My full-time thing is more search-y and takes tens of milliseconds so I'm not really sweating power state transitions that take a few micros.
That might be an interesting benchmark, but assuming good cooling isn't exactly unreasonable either.
In datacenter blade servers (i.e. on a cloud VM), I’ve noticed up to 50% downclocking due to thermal throttling when running sustained frequent AVX operations.

I’m sure an exotic watercooled setup will fare much better, but those aren’t generally what we run in production.
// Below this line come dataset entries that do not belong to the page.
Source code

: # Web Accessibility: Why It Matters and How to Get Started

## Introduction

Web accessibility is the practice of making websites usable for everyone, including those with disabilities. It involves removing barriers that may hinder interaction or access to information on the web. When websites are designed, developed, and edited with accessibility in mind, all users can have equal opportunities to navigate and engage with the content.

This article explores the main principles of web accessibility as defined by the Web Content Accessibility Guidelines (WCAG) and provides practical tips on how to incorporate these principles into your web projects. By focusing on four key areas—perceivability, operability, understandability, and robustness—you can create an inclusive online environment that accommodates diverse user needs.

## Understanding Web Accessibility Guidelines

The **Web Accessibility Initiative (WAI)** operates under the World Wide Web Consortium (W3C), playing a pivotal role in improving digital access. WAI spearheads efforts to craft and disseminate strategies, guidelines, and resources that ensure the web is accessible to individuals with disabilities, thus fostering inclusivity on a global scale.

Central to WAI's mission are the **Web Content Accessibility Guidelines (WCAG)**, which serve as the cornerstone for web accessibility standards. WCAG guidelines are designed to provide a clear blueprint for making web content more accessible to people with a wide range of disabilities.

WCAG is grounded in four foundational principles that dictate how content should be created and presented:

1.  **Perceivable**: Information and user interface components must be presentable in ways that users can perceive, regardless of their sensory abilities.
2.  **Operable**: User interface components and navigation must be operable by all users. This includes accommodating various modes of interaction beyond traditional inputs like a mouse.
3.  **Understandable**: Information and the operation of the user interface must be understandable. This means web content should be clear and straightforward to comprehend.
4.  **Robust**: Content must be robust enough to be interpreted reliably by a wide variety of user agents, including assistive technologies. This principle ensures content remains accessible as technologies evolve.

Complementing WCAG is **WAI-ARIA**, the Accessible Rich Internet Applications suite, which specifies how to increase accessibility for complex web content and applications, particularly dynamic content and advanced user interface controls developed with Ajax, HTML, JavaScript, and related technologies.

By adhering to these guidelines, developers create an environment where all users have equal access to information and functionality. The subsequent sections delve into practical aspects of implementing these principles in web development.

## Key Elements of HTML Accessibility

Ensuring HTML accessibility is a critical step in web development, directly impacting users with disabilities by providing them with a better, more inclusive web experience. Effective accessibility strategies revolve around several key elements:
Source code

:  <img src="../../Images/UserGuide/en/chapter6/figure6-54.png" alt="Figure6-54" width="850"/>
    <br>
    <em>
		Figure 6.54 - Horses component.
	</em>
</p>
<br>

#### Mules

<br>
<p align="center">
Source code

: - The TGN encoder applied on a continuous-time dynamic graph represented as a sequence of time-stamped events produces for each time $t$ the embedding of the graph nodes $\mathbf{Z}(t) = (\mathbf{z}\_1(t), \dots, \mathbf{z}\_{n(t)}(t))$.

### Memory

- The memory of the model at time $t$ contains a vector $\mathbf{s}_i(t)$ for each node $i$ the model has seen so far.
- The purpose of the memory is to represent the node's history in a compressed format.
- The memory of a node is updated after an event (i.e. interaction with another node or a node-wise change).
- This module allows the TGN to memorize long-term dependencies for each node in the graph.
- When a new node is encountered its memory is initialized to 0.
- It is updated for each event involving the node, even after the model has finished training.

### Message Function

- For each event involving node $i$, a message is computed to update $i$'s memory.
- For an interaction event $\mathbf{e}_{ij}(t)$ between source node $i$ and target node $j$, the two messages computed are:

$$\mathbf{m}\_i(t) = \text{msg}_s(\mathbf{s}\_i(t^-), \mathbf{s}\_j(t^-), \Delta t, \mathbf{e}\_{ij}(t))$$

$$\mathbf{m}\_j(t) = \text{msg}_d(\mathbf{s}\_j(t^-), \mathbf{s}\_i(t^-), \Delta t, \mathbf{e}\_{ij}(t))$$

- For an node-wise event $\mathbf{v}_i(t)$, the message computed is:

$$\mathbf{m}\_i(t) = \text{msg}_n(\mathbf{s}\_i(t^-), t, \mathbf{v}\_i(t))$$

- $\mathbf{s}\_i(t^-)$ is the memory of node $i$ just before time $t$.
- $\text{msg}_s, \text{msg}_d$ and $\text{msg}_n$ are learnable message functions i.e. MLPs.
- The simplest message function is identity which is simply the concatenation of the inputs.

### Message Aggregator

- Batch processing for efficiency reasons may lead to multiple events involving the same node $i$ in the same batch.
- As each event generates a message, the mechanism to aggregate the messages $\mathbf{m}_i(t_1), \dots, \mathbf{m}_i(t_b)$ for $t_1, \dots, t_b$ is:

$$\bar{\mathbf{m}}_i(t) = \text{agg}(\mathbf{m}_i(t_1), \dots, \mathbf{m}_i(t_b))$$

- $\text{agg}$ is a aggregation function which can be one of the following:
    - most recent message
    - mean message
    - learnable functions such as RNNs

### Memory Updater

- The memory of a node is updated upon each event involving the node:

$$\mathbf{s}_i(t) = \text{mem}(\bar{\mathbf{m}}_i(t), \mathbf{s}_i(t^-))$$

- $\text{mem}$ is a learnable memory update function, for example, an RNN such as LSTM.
My laptop has been throttling itself for a while, I recently discovered. I had been trying to benchmark some code changes and have given up and am letting the CI machine run them, because my numbers are all over the place and go down with each run.
One option would be to go into BIOS and see if there's some way of just locking your CPU to one of the lower clock speeds. This will give lower benchmarking numbers of course, but at least they should be fairly stable. (in Linux, it also often possible to tinker with frequencies while the system is running).

Even on a desktop this sort of thing is sometimes necessary, for example my CPU has different clock speeds depending on how many processors are running, so I have to lock it to the all-core clock if I want to see proper parallel speedups.

This might be annoying for day-to-day usage (although, CPUs really are insanely performant nowadays so maybe it will not be too bad).